If you and your spouse file separate returns and one of you itemizes deductions, the other spouse must also itemize, because in this case, the standard deduction amount is zero for the non-itemizing spouse.

 

  • You may claim itemized deductions on a separate return for certain expenses that you paid separately or jointly with your spouse.
  • When paid from separate funds, expenses are deductible only by the spouse who pays them.
  • For example, if otherwise deductible medical expenses are paid from an account owned by one of the spouses or in a community property state from an account that's the separate property of one of the spouses under the laws of that state, only that spouse may claim a deduction for the expenditure.
  • When expenses are paid from funds owned by both spouses, such as from a joint checking account or accounts considered community property under the laws of the state in which the spouses reside, you should generally split the deduction between you and your spouse.

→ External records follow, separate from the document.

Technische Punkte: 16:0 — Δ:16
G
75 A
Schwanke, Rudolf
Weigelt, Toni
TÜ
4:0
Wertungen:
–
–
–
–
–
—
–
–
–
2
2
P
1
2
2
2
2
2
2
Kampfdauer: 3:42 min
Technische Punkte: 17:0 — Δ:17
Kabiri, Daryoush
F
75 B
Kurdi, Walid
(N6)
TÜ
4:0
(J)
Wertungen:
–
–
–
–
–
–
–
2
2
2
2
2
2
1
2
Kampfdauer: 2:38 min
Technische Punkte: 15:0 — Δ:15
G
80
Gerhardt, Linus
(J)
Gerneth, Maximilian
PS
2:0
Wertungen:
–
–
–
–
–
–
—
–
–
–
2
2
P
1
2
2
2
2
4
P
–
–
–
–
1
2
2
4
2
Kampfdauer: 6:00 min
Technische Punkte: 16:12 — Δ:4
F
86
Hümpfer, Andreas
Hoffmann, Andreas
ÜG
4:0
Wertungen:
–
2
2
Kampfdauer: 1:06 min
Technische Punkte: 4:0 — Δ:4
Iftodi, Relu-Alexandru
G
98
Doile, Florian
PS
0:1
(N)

  • For example, if amounts are paid from a joint checking account for interest on a residence both you and your spouse own, you would each deduct half of the mortgage interest paid on your separate returns.

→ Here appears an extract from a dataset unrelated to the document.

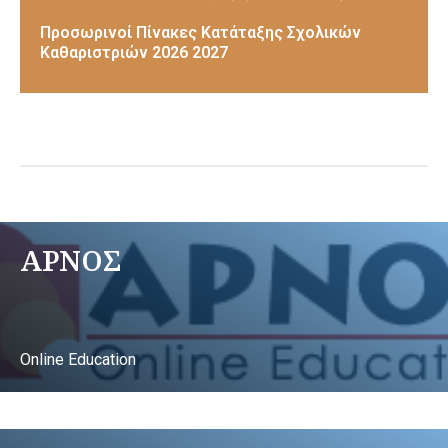
Προσωρινοί Πίνακες Κατάταξης Σχολικών
Καθαριστριών 2026 2027
ΑΡΝΟΣ
Online Education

  • However, if only one of you is eligible for a deduction for an expense (for example, real estate taxes on a property owned only by the eligible spouse), only the spouse who is eligible for the deduction is allowed to claim it, even if the expense is paid from joint funds. Each spouse must maintain records documenting who is considered to have paid the expense.
bluedeb
Employee
March 19, 2020

@teripendland  the rules of Married Filing Separate states each couple must either both use the Standard Deduction or both use Itemized Deductions.  You can't file as Married Filing Separate if you don't both use the same deduction.